May démissionne et fait chuter la livre sterling
La démission de la première ministre Theresa May a eu l’effet d’une bombe sur les marchés des changes.
C
ette décision et la lutte de pouvoir qui s'ensuit au sein du parti conservateur augmentent l'incertitude liée au Brexit et les marchés réagissent en faisant de la livre sterling la devise la moins performante de la semaine. Ailleurs la semaine était contrasté, le dollar ayant reculé modestement par rapport à la plupart des principales devises mais sans mouvement spectaculaire. Les élections européennes étaient marginalement positives pour l'euro, les partis populistes ayant pour la plupart sous-performé les pronostics et les partis pro-européens ; libéraux et verts ayant enregistré des gains importants.
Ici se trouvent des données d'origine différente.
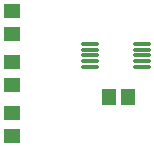
<source format=gbr>
%TF.GenerationSoftware,Altium Limited,Altium Designer,23.10.1 (27)*%
G04 Layer_Color=8421504*
%FSLAX45Y45*%
%MOMM*%
%TF.SameCoordinates,AAB5F705-4A64-4C07-BC12-B6E9AAE413D5*%
%TF.FilePolarity,Positive*%
%TF.FileFunction,Paste,Top*%
%TF.Part,Single*%
G01*
G75*
%TA.AperFunction,SMDPad,CuDef*%
%ADD10R,1.30464X1.45620*%
%ADD11R,1.45000X1.20000*%
G04:AMPARAMS|DCode=12|XSize=1.45mm|YSize=0.3mm|CornerRadius=0.0495mm|HoleSize=0mm|Usage=FLASHONLY|Rotation=0.000|XOffset=0mm|YOffset=0mm|HoleType=Round|Shape=RoundedRectangle|*
%AMROUNDEDRECTD12*
21,1,1.45000,0.20100,0,0,0.0*
21,1,1.35100,0.30000,0,0,0.0*
1,1,0.09900,0.67550,-0.10050*
1,1,0.09900,-0.67550,-0.10050*
1,1,0.09900,-0.67550,0.10050*
1,1,0.09900,0.67550,0.10050*
%
%ADD12ROUNDEDRECTD12*%
D10*
X14168822Y4114800D02*
D03*
X14329977D02*
D03*
D11*
X13347701Y3784600D02*
D03*
Y3984600D02*
D03*
Y4218000D02*
D03*
Y4418000D02*
D03*
Y4849800D02*
D03*
Y4649800D02*
D03*
D12*
X14444000Y4570400D02*
D03*
Y4520400D02*
D03*
Y4470400D02*
D03*
Y4420400D02*
D03*
Y4370400D02*
D03*
X14003999D02*
D03*
Y4420400D02*
D03*
Y4470400D02*
D03*
Y4520400D02*
D03*
Y4570400D02*
D03*
%TF.MD5,44cda142d33a65912cb851371be96db1*%
M02*

</source>
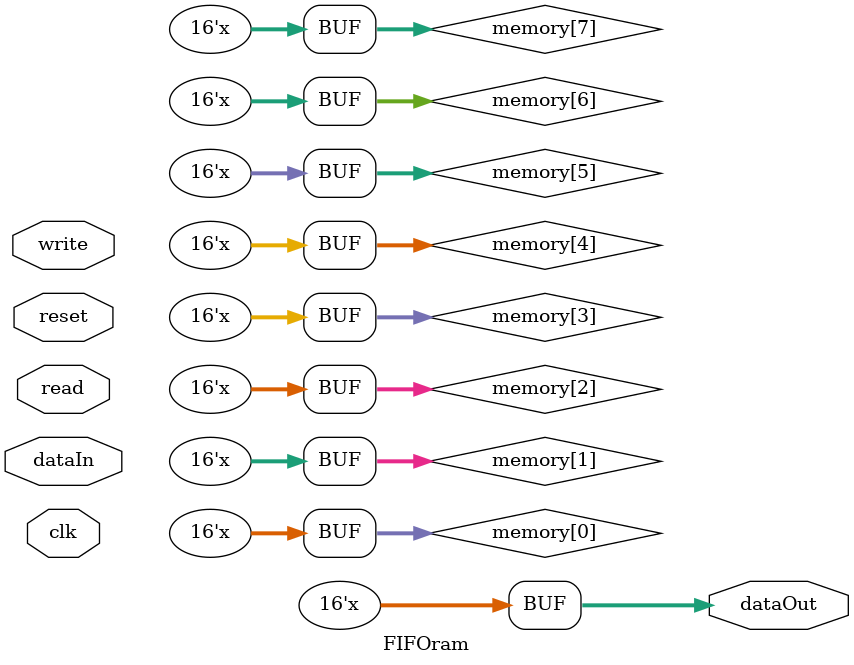
<source format=v>
module FIFOram (dataOut, reset, write, read, dataIn, clk);
	input 	reset, write, read, clk;
	input 	[15:0] dataIn;
	output 	[15:0] dataOut;
	reg 	[15:0] dataOut;
	reg 	empty = 1;
	reg		full  = 0;
	reg 	[15:0]memory[0:7];
	// T0 -> 00   T1 -> 01  T2 -> 10
	reg [1:0] state, nextState;
	reg [2:0] wrIndx, rdIndx;
	
	always @(posedge clk) 
		state <= nextState;

	always @ (*)
	begin
		case (state)
			2'b00: begin
					if (reset == 1'b1) nextState = 2'b01;
					else if (write == 1'b0) 
						begin
							if (read == 1'b0) nextState = 2'b00;
							else if (empty == 1'b1) nextState = 2'b00;
							else 
								begin
									dataOut   = memory[rdIndx];
									rdIndx    = rdIndx + 1;
									nextState = 2'b11;
								end
							
						end
					else
						begin
							if (full == 1'b1) nextState = 2'b00;
							else
								begin
									memory[wrIndx] = dataIn;
									wrIndx         = wrIndx + 1;
									nextState = 2'b10;
								end
						end
				   end
			2'b01: begin
					empty  = 1'b1;
					full   = 1'b0;
					wrIndx = 1'b0;
					rdIndx = 1'b0;
					nextState = 2'b00;
				   end
			2'b10: begin
					empty = 1'b0;
					if (wrIndx == rdIndx)
						begin
							full = 1'b1;
							nextState = 2'b00;
						end
					else
						begin
							nextState = 2'b00;
						end
				   end
			2'b11: begin
					full = 1'b0;
					if (wrIndx == rdIndx)
						begin
							empty = 1'b1;
							nextState = 2'b00;
						end
					else
						begin
							nextState = 2'b00;
						end
				   end
			default: nextState = 2'b00;
		endcase
	end	
endmodule

</source>
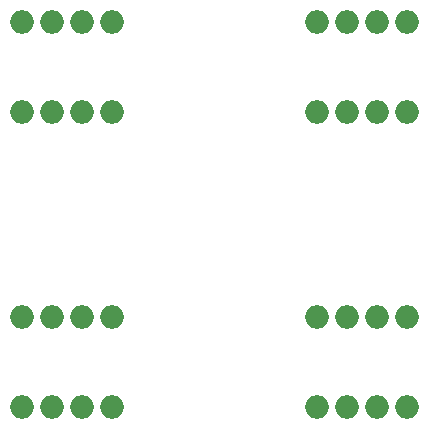
<source format=gbs>
G04 #@! TF.FileFunction,Soldermask,Bot*
%FSLAX46Y46*%
G04 Gerber Fmt 4.6, Leading zero omitted, Abs format (unit mm)*
G04 Created by KiCad (PCBNEW 0.201603210401+6634~43~ubuntu14.04.1-product) date mån 28 mar 2016 19:03:26*
%MOMM*%
G01*
G04 APERTURE LIST*
%ADD10C,0.100000*%
%ADD11O,2.000000X2.000000*%
G04 APERTURE END LIST*
D10*
D11*
X105156000Y-137490200D03*
X107696000Y-137490200D03*
X110236000Y-137490200D03*
X112776000Y-137490200D03*
X112776000Y-129870200D03*
X110236000Y-129870200D03*
X107696000Y-129870200D03*
X105156000Y-129870200D03*
X130124200Y-137515600D03*
X132664200Y-137515600D03*
X135204200Y-137515600D03*
X137744200Y-137515600D03*
X137744200Y-129895600D03*
X135204200Y-129895600D03*
X132664200Y-129895600D03*
X130124200Y-129895600D03*
X130124200Y-112522000D03*
X132664200Y-112522000D03*
X135204200Y-112522000D03*
X137744200Y-112522000D03*
X137744200Y-104902000D03*
X135204200Y-104902000D03*
X132664200Y-104902000D03*
X130124200Y-104902000D03*
X105156000Y-112522000D03*
X107696000Y-112522000D03*
X110236000Y-112522000D03*
X112776000Y-112522000D03*
X112776000Y-104902000D03*
X110236000Y-104902000D03*
X107696000Y-104902000D03*
X105156000Y-104902000D03*
M02*

</source>
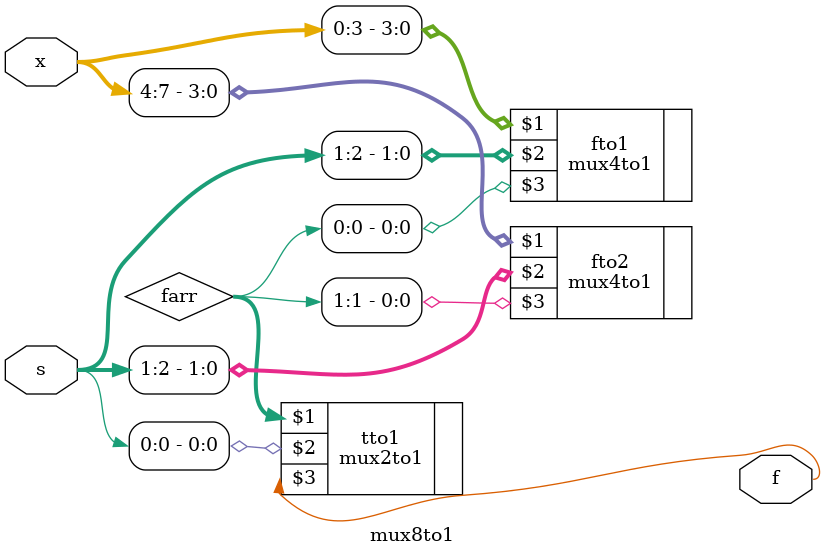
<source format=v>
module mux8to1(x, s, f);
    input [0:7]x;
    input [0:2]s;
    output f;
    wire [0:1]farr;
    mux4to1 fto1(x[0:3], s[1:2], farr[0]);
    mux4to1 fto2(x[4:7], s[1:2], farr[1]);
    mux2to1 tto1(farr, s[0], f);
endmodule
</source>
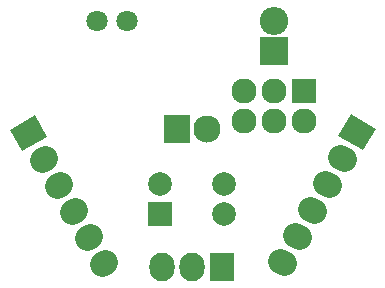
<source format=gbs>
G04 #@! TF.FileFunction,Soldermask,Bot*
%FSLAX46Y46*%
G04 Gerber Fmt 4.6, Leading zero omitted, Abs format (unit mm)*
G04 Created by KiCad (PCBNEW 4.0.2-stable) date Thursday, September 29, 2016 'amt' 01:44:10 am*
%MOMM*%
G01*
G04 APERTURE LIST*
%ADD10C,0.100000*%
%ADD11C,2.127200*%
%ADD12O,2.398980X2.398980*%
%ADD13R,2.398980X2.398980*%
%ADD14R,2.000000X2.000000*%
%ADD15C,2.000000*%
%ADD16R,2.127200X2.127200*%
%ADD17O,2.127200X2.127200*%
%ADD18C,1.797000*%
%ADD19R,2.300000X2.400000*%
%ADD20C,2.300000*%
%ADD21R,2.127200X2.432000*%
%ADD22O,2.127200X2.432000*%
G04 APERTURE END LIST*
D10*
G36*
X169865113Y-119997582D02*
X170928713Y-118155372D01*
X173034887Y-119371372D01*
X171971287Y-121213582D01*
X169865113Y-119997582D01*
X169865113Y-119997582D01*
G37*
D11*
X170048018Y-121807982D02*
X170311982Y-121960382D01*
X168778018Y-124007686D02*
X169041982Y-124160086D01*
X167508018Y-126207391D02*
X167771982Y-126359791D01*
X166238018Y-128407095D02*
X166501982Y-128559495D01*
X164968018Y-130606800D02*
X165231982Y-130759200D01*
D12*
X164465000Y-110236000D03*
D13*
X164465000Y-112776000D03*
D14*
X154730000Y-126619000D03*
D15*
X154730000Y-124079000D03*
X160230000Y-124079000D03*
X160230000Y-126619000D03*
D16*
X167005000Y-116205000D03*
D17*
X167005000Y-118745000D03*
X164465000Y-116205000D03*
X164465000Y-118745000D03*
X161925000Y-116205000D03*
X161925000Y-118745000D03*
D18*
X149479000Y-110236000D03*
X152019000Y-110236000D03*
D10*
G36*
X143115713Y-121294991D02*
X142052113Y-119452781D01*
X144158287Y-118236781D01*
X145221887Y-120078991D01*
X143115713Y-121294991D01*
X143115713Y-121294991D01*
G37*
D11*
X144775018Y-122041791D02*
X145038982Y-121889391D01*
X146045018Y-124241495D02*
X146308982Y-124089095D01*
X147315018Y-126441200D02*
X147578982Y-126288800D01*
X148585018Y-128640904D02*
X148848982Y-128488504D01*
X149855018Y-130840609D02*
X150118982Y-130688209D01*
D19*
X156210000Y-119380000D03*
D20*
X158750000Y-119380000D03*
D21*
X160020000Y-131064000D03*
D22*
X157480000Y-131064000D03*
X154940000Y-131064000D03*
M02*

</source>
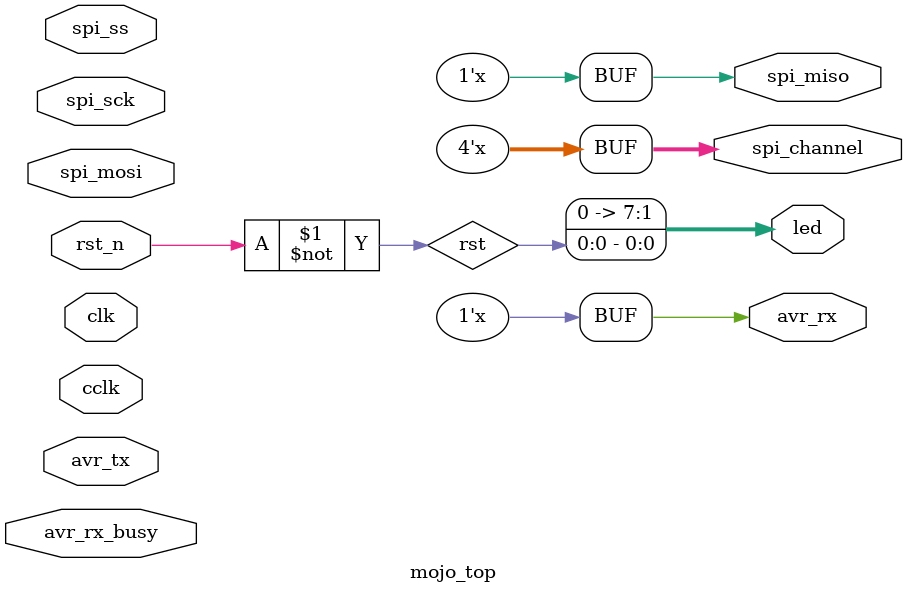
<source format=v>
module mojo_top(
    // 50MHz clock input
    input clk,
    // Input from reset button (active low)
    input rst_n,
    // cclk input from AVR, high when AVR is ready
    input cclk,
    // Outputs to the 8 onboard LEDs
    output reg [7:0] led,
    // AVR SPI connections
    output spi_miso,
    input spi_ss,
    input spi_mosi,
    input spi_sck,
    // AVR ADC channel select
    output [3:0] spi_channel,
    // Serial connections
    input avr_tx, // AVR Tx => FPGA Rx
    output avr_rx, // AVR Rx => FPGA Tx
    input avr_rx_busy // AVR Rx buffer full
    );

wire rst = ~rst_n; // make reset active high

always @(*) begin
  led[7:1] <= 7'h0;
  led[0] <= rst;
end

// these signals should be high-z when not used
assign spi_miso = 1'bz;
assign avr_rx = 1'bz;
assign spi_channel = 4'bzzzz;

endmodule
</source>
Cette semaine est une semaine calme sans données macroéconomiques majeures, ni décisions politiques dans les principales zones monétaires. Nous nous attendons à ce que les mouvements sur le marché des changes soit impactée par les informations concernant le Brexit et le conflit commercial américano-chinois.

GBP


Le Premier ministre, qui a annoncé sa démission en mai, a assombri une semaine ponctuée par de bonnes données macroéconomiques au Royaume-Uni. Les ventes au détail continuent de croître à un rythme soutenu et l'inflation de base reste bien ancrée juste en dessous du niveau de 2%. Cette semaine est calme sur le front économique. Les marchés resteront concentrés sur la lutte entre les responsables conservateurs et les conséquences des élections européennes de ce week-end, qui ont été très médiocres pour les deux principaux partis. Nous sommes de plus en plus convaincus que l'impasse du Brexit ne peut être résolue sans des élections générales et un nouveau parlement.

EUR


L'euro a connu une semaine plus chargée, à commencer par la légère reprise des indices d'activité des PMI et les résultats aux élections européennes ce week-end. Les partis populistes anti-euro ont eu des résultats quelque peu médiocres et les partis verts et libéraux fortement pro-européens ont enregistré les gains les plus importants. Avec les risques politiques liés aux élections et l'absence de nouvelles concernant le Brexit, nous nous attendons maintenant à ce que l'euro réponde à la récente série de bonnes nouvelles et s’apprécie face au dollar américain.

USD


Contrairement à la zone euro, les indicateurs économiques de second rang publiés la semaine dernière sont sortis en baisse, notamment les enquêtes PMI. Le compte rendu de la dernière réunion de la Réserve fédérale a confirmé que la Fed ne voit aucune raison d’augmenter ou de baisser ses taux. Nous prévoyons une politique monétaire inchangée dans un avenir prévisible. Cette semaine devrait être calme, à l'exception de la publication du rapport sur la consommation des ménages de vendredi, qui contient un indicateur clé de l'inflation. Cela sera essentiel car les membres de la Fed ont jusqu'à présent mis l'accent sur l'absence de pressions inflationnistes.